──────── Records shown
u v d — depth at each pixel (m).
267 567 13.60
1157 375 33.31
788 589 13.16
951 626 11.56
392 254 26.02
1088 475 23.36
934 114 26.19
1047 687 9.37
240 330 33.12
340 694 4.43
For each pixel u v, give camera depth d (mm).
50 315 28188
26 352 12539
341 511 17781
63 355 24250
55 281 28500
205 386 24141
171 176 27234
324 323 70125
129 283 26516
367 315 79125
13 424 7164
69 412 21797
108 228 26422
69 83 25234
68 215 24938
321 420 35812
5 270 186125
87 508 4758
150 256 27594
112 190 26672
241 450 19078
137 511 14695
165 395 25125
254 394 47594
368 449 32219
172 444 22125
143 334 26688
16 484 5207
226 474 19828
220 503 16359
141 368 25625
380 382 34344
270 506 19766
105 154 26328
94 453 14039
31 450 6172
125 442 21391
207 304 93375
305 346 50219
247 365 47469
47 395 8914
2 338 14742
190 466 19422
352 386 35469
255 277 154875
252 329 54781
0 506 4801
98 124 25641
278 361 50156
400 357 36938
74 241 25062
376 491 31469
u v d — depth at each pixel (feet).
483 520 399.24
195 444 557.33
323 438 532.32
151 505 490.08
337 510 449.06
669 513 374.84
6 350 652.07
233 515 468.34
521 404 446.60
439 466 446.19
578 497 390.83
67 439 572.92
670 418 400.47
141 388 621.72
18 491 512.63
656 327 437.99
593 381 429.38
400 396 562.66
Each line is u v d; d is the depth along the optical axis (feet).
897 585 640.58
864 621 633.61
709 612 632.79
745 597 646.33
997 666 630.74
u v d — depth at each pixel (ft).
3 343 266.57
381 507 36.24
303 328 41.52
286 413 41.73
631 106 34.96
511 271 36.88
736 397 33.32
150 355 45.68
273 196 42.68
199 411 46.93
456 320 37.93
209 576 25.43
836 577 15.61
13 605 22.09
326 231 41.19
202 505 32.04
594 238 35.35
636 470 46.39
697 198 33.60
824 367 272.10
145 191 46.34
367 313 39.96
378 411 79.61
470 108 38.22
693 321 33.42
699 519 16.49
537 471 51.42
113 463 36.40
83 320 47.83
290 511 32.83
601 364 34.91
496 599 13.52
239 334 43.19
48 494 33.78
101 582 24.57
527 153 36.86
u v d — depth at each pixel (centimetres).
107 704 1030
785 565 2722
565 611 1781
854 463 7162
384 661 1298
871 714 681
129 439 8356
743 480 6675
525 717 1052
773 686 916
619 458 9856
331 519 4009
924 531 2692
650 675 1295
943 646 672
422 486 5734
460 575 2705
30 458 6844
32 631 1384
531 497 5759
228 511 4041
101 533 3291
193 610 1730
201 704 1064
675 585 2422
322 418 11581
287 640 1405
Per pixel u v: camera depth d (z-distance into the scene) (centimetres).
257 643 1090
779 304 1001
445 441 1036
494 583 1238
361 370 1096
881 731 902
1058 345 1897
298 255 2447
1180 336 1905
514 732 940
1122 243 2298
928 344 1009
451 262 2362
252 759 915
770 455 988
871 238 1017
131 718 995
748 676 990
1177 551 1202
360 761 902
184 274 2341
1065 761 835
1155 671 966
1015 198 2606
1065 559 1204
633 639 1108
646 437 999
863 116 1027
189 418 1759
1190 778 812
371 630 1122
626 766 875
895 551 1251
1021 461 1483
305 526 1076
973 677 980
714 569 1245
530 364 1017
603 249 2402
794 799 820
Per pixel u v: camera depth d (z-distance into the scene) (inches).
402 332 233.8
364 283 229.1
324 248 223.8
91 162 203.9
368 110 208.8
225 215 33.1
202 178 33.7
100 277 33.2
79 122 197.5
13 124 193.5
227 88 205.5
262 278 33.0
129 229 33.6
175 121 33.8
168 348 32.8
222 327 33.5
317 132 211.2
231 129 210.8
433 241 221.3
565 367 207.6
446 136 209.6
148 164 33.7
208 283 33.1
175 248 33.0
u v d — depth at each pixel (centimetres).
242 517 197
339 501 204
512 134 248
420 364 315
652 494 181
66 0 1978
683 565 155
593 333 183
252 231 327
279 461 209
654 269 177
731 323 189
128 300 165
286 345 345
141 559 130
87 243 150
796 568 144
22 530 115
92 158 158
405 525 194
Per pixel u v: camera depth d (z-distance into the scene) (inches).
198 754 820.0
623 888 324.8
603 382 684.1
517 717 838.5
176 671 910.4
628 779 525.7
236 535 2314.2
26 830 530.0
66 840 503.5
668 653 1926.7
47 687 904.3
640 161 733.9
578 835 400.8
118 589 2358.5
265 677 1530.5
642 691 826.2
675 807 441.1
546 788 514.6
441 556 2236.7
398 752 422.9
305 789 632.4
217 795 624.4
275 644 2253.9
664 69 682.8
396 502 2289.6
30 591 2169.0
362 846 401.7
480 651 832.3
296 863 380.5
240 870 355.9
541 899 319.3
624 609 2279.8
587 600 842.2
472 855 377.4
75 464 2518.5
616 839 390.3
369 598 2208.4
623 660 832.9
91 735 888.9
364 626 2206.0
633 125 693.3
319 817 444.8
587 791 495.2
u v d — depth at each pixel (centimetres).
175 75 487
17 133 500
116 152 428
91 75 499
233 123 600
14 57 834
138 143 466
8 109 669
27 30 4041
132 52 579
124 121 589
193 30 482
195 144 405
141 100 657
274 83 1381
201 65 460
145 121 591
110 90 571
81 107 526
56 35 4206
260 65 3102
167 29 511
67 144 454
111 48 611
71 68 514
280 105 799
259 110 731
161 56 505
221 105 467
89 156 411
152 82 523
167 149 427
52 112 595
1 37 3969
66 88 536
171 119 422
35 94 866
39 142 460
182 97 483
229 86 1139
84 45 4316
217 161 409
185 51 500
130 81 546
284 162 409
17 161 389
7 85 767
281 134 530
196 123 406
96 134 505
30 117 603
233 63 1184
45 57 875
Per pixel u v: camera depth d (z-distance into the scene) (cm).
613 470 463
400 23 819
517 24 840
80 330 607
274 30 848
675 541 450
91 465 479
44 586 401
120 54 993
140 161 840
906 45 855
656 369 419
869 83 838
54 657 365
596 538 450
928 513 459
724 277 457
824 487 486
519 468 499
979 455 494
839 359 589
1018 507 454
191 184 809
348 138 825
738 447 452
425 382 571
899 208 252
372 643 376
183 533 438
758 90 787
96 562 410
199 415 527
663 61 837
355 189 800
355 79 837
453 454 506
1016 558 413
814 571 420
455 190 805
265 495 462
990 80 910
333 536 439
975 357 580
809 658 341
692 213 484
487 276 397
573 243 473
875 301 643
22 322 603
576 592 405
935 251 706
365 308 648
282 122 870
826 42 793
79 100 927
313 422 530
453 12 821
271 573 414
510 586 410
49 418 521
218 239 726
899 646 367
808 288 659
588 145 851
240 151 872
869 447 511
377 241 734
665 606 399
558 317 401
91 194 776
────────────────
→ Directions for this task: Within the records, filter for lines that contain the word "scene" and show each one.

→ Output for this task:
Per pixel u v: camera depth d (z-distance into the scene) (centimetres).
Per pixel u v: camera depth d (z-distance into the scene) (inches).
Per pixel u v: camera depth d (z-distance into the scene) (inches).
Per pixel u v: camera depth d (z-distance into the scene) (cm).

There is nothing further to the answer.